*** Opening Data ***

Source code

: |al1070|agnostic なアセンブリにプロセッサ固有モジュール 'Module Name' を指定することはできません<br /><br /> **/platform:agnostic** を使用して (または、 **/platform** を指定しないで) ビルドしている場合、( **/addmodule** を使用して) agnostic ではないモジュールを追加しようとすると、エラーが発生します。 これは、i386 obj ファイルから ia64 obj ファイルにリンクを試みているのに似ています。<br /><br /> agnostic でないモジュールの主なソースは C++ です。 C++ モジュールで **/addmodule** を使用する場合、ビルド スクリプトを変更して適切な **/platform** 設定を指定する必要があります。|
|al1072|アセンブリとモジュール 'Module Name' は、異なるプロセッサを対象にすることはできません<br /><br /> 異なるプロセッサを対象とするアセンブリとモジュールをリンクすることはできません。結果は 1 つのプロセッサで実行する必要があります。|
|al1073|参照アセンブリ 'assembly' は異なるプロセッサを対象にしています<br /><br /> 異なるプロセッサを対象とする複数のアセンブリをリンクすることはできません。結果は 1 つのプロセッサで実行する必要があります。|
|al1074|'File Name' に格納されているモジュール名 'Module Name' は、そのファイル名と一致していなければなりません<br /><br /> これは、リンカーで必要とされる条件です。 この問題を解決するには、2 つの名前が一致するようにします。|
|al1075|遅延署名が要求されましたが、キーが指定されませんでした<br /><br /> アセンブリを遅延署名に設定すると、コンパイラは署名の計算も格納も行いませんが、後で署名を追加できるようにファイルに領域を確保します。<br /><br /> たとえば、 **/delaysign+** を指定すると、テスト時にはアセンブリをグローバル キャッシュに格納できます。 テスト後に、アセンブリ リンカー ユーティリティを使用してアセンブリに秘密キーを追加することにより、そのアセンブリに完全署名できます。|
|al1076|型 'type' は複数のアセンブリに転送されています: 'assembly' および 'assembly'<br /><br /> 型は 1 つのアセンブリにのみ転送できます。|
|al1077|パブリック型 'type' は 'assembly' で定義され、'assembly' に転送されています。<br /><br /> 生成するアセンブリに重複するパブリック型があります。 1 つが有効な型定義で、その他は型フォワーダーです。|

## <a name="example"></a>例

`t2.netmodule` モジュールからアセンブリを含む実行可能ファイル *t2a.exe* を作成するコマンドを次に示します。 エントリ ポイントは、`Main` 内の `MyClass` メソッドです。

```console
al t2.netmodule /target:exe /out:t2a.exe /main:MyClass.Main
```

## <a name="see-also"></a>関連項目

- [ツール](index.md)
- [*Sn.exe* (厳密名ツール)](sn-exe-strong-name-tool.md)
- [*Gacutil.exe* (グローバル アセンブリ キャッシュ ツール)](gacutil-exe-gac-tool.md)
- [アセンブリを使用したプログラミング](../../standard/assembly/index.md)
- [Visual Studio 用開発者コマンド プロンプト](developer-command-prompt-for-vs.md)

*** Closing Data ***

From the records above, print only the lines between the one holding "Name' は、異なるプロセッサを対象にすることはできません<br /><br" and the one holding "- [*Gacutil.exe* (グローバル", inclusive, exactly as they stand.

|al1072|アセンブリとモジュール 'Module Name' は、異なるプロセッサを対象にすることはできません<br /><br /> 異なるプロセッサを対象とするアセンブリとモジュールをリンクすることはできません。結果は 1 つのプロセッサで実行する必要があります。|
|al1073|参照アセンブリ 'assembly' は異なるプロセッサを対象にしています<br /><br /> 異なるプロセッサを対象とする複数のアセンブリをリンクすることはできません。結果は 1 つのプロセッサで実行する必要があります。|
|al1074|'File Name' に格納されているモジュール名 'Module Name' は、そのファイル名と一致していなければなりません<br /><br /> これは、リンカーで必要とされる条件です。 この問題を解決するには、2 つの名前が一致するようにします。|
|al1075|遅延署名が要求されましたが、キーが指定されませんでした<br /><br /> アセンブリを遅延署名に設定すると、コンパイラは署名の計算も格納も行いませんが、後で署名を追加できるようにファイルに領域を確保します。<br /><br /> たとえば、 **/delaysign+** を指定すると、テスト時にはアセンブリをグローバル キャッシュに格納できます。 テスト後に、アセンブリ リンカー ユーティリティを使用してアセンブリに秘密キーを追加することにより、そのアセンブリに完全署名できます。|
|al1076|型 'type' は複数のアセンブリに転送されています: 'assembly' および 'assembly'<br /><br /> 型は 1 つのアセンブリにのみ転送できます。|
|al1077|パブリック型 'type' は 'assembly' で定義され、'assembly' に転送されています。<br /><br /> 生成するアセンブリに重複するパブリック型があります。 1 つが有効な型定義で、その他は型フォワーダーです。|

## <a name="example"></a>例

`t2.netmodule` モジュールからアセンブリを含む実行可能ファイル *t2a.exe* を作成するコマンドを次に示します。 エントリ ポイントは、`Main` 内の `MyClass` メソッドです。

```console
al t2.netmodule /target:exe /out:t2a.exe /main:MyClass.Main
```

## <a name="see-also"></a>関連項目

- [ツール](index.md)
- [*Sn.exe* (厳密名ツール)](sn-exe-strong-name-tool.md)
- [*Gacutil.exe* (グローバル アセンブリ キャッシュ ツール)](gacutil-exe-gac-tool.md)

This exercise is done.